Меланхолия гения. Ларс фон Триер. Жизнь, фильмы, фобии

Торсен Нильс

Битва истеричек – «Танцующая в темноте»

 

 

Танцы вокруг Бьорк

На ковре на полу лежит полицейский. На корточках над ним сидит исландская певица Бьорк, одетая в слишком большой для своей худощавой фигуры вязаный свитер. Глаза ее за большими черными очками закрыты, она бледна и сера, как зимний день в Восточной Германии. Портупея обнимает плечо, левая рука, в которой она сжимает пистолет, тяжело повисла вдоль тела.

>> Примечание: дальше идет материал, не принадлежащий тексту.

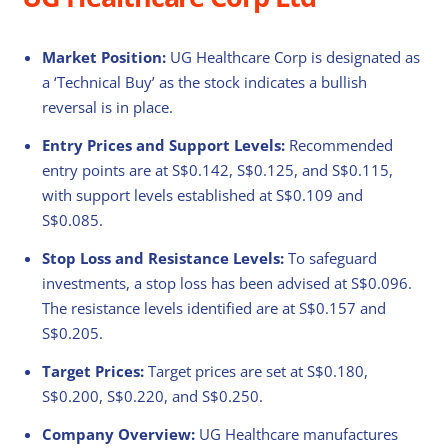
Market Position:
UG Healthcare Corp is designated as
a ‘Technical Buy’ as the stock indicates a bullish
reversal is in place.
Entry Prices and Support Levels:
Recommended
entry points are at S$0.142, S$0.125, and S$0.115,
with support levels established at S$0.109 and
S$0.085.
Stop Loss and Resistance Levels:
To safeguard
investments, a stop loss has been advised at S$0.096.
The resistance levels identified are at S$0.157 and
S$0.205.
Target Prices:
Target prices are set at S$0.180,
S$0.200, S$0.220, and S$0.250.
Company Overview:
UG Healthcare manufactures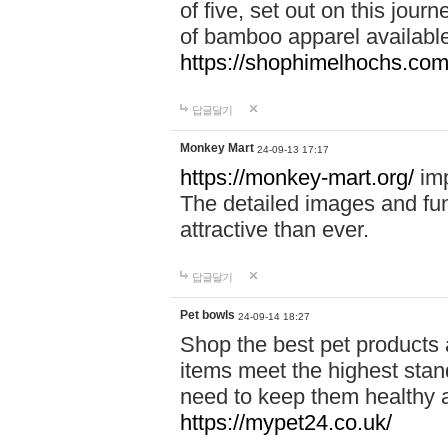
of five, set out on this journ
of bamboo apparel available
https://shophimelhochs.com/
답글달기
Monkey Mart
24-09-13 17:17
https://monkey-mart.org/
imp
The detailed images and f
attractive than ever.
답글달기
Pet bowls
24-09-14 18:27
Shop the best pet products 
items meet the highest stand
need to keep them healthy a
https://mypet24.co.uk/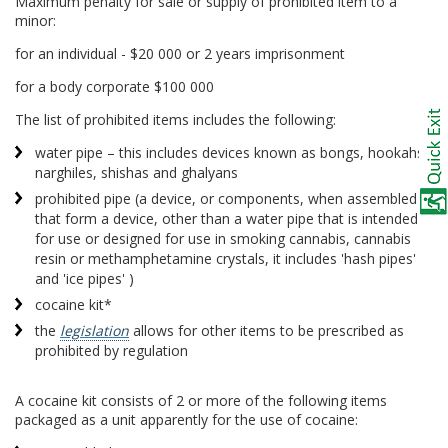
Maximum penalty for sale or supply of prohibited item to a
minor:
for an individual - $20 000 or 2 years imprisonment
for a body corporate $100 000
The list of prohibited items includes the following:
water pipe – this includes devices known as bongs, hookahs,
narghiles, shishas and ghalyans
prohibited pipe (a device, or components, when assembled
that form a device, other than a water pipe that is intended
for use or designed for use in smoking cannabis, cannabis
resin or methamphetamine crystals, it includes 'hash pipes'
and 'ice pipes' )
cocaine kit*
the
legislation
allows for other items to be prescribed as
prohibited by regulation
A cocaine kit consists of 2 or more of the following items
packaged as a unit apparently for the use of cocaine: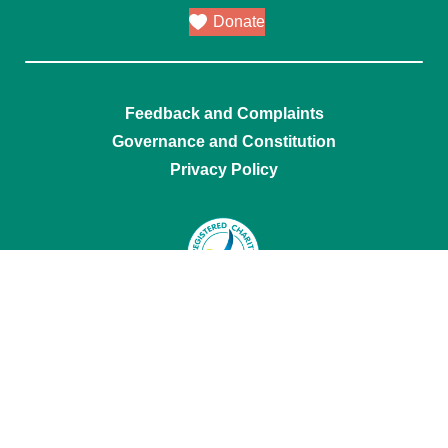
Donate
Feedback and Complaints
Governance and Constitution
Privacy Policy
Mental Health Carers NSW acknowledges
Traditional Owners of Country throughout
Australia and their continuing cultures and
connection to lands, waters and communities.
We pay our respect to Aboriginal and Torres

В этот момент раздается голос Ларса фон Триера: «Я скажу, когда нужно выстрелить. Не стреляй, пока я не попрошу, ладно?»

Никакого ответа, Бьорк продолжает сидеть без движения и с отсутствующим видом. Режиссер заговаривает снова: «Давайте, мотор!»

Мне удалось посмотреть запрещенный полный вариант документального фильма «Сто глаз фон Триера», посвященного драматическим съемкам «Танцующей в темноте», из которого исландская звезда мировой величины Бьорк потребовала себя вырезать впоследствии. Здесь не нужно субтитров, чтобы понять, что именно пошло не так между самодержавным невротичным режиссером и не менее самодержавной и невротичной певицей. Кадры фильма как будто проговаривают это по слогам: здесь играет женщина, которая не умеет играть, только быть, и которая поэтому, стреляя в полицейского в фильме, действительно чувствует, что лишает жизни другого человека.

Бьорк не двигается. «Мотор!» – повторяет Ларс фон Триер. Тогда она медленно и неуверенно, пытаясь найти баланс, поднимается на ноги, по-прежнему с закрытыми глазами. Ларс фон Триер стоит на коленях и снимает, удерживая камеру на правом плече и высунув язык. Бьорк поворачивает лицо к стене и поднимает правую руку на уровень груди. Пистолет продолжает тяжело свисать в левой. «Ну же! Посмотри на него!» – говорит режиссер. «Смотри, куда ты стреляешь! Смотри, куда ты стреляешь!»

Бьорк наводит пистолет и стреляет, толком не глядя на свою жертву. Немного сдвигает пистолет в сторону и стреляет снова. Из дула вырывается огонь. Снова раздается голос Триера: «Это твой друг. Ну же! Посмотри на него». Бьорк поднимает правую руку к лицу, закрывает нос тыльной стороной ладони, но по-прежнему не смотрит на полицейского.

«Посмотри на него! Посмотри на него!» – кричит Триер.

Все ее тело сотрясает рыдание, за которым вырывается тонкий жалобный звук. «Посмотри на него!» Бьорк громко всхлипывает. «Посмотри на него. Стреляй! Стреляй!» Она немного поднимает пистолет, подходит чуть ближе, по-прежнему закрывая лицо правой рукой. И стреляет.

«Посмотри на него! Посмотри на него!»

Она стреляет снова. Из пистолета, который почти безжизненно висит в ее руке. Потом ослабляет хватку, так что он падает на пол. Бьорк отворачивается к стене, закрывает лицо обеими руками и больше не сдерживает рыданий.

– Thank you, great, – говорит Ларс фон Триер. – Thank you very much.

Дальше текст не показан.